Dataset excerpt below:
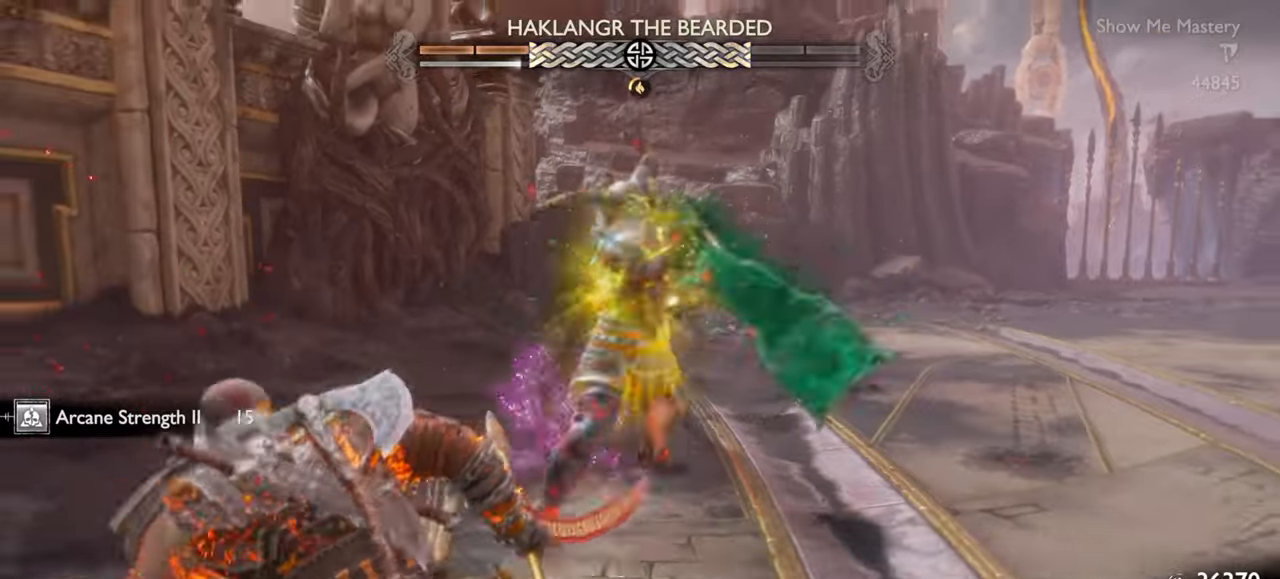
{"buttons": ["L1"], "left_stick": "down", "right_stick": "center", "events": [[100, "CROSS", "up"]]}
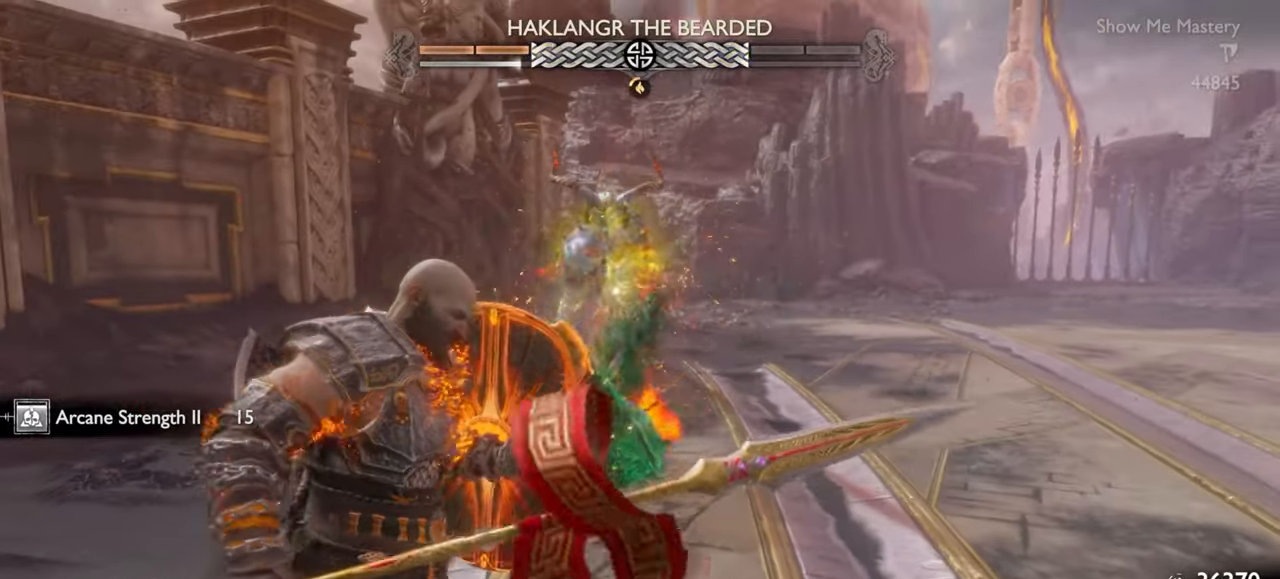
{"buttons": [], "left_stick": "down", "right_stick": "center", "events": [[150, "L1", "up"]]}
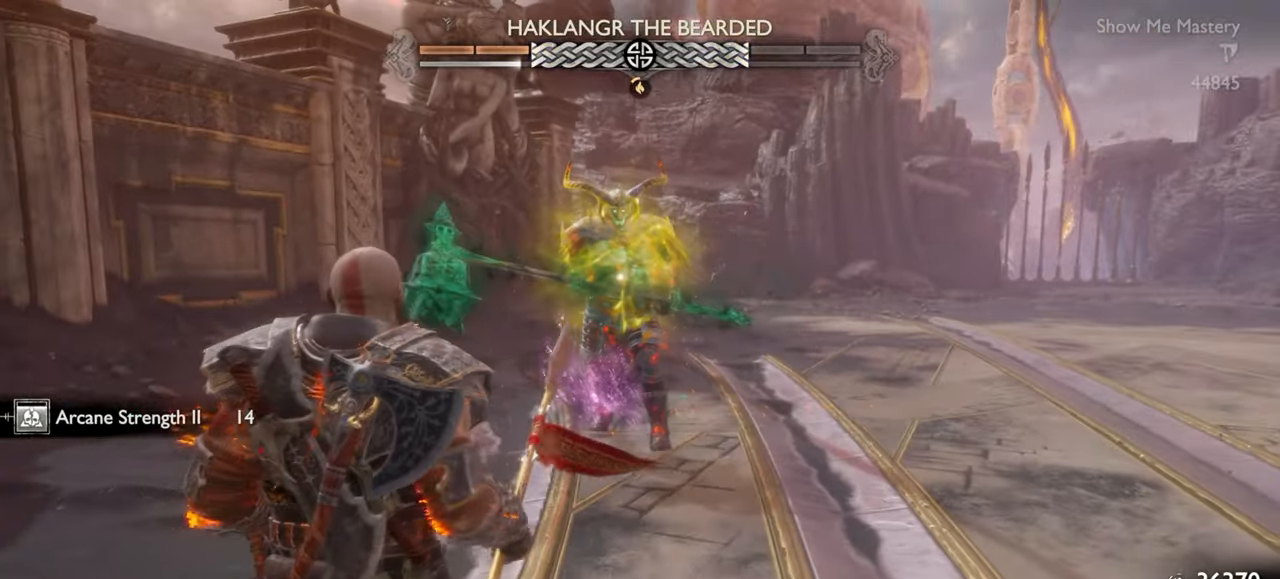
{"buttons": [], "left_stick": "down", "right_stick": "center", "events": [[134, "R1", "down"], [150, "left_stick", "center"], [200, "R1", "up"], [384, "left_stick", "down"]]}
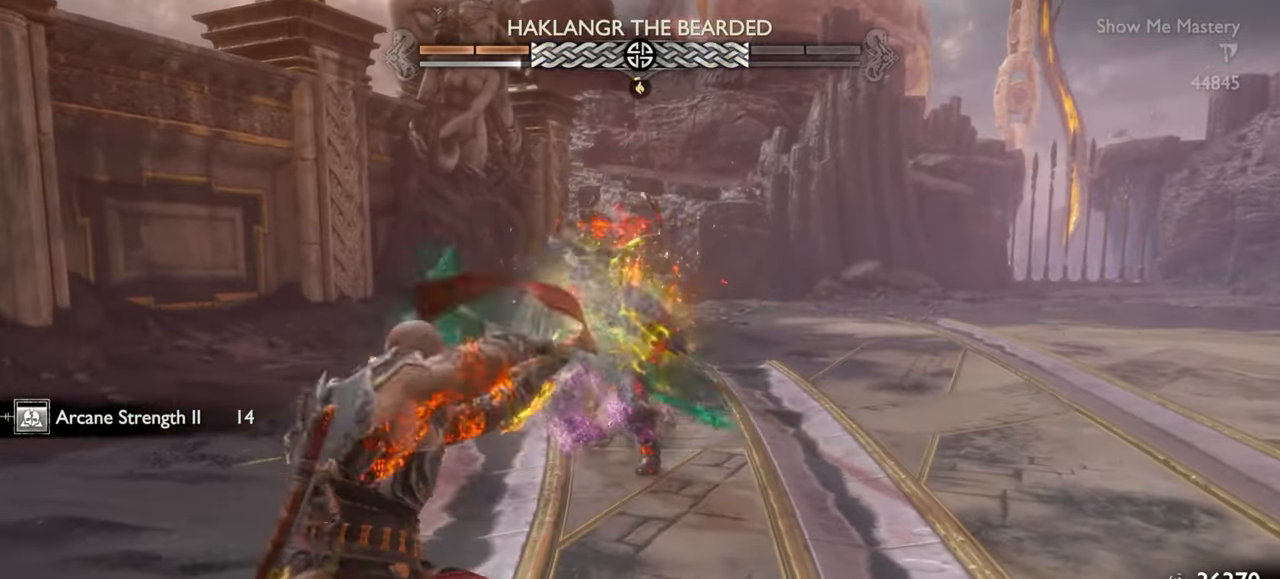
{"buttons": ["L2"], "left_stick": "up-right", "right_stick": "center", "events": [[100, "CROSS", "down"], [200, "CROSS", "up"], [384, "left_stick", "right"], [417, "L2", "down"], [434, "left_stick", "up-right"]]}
End of Dataset excerpt.
Work to complete: Apart from its pictures, the data is to be repeated exactly.

Task solution:
{"buttons": ["L1"], "left_stick": "down", "right_stick": "center", "events": [[100, "CROSS", "up"]]}
{"buttons": [], "left_stick": "down", "right_stick": "center", "events": [[150, "L1", "up"]]}
{"buttons": [], "left_stick": "down", "right_stick": "center", "events": [[134, "R1", "down"], [150, "left_stick", "center"], [200, "R1", "up"], [384, "left_stick", "down"]]}
{"buttons": ["L2"], "left_stick": "up-right", "right_stick": "center", "events": [[100, "CROSS", "down"], [200, "CROSS", "up"], [384, "left_stick", "right"], [417, "L2", "down"], [434, "left_stick", "up-right"]]}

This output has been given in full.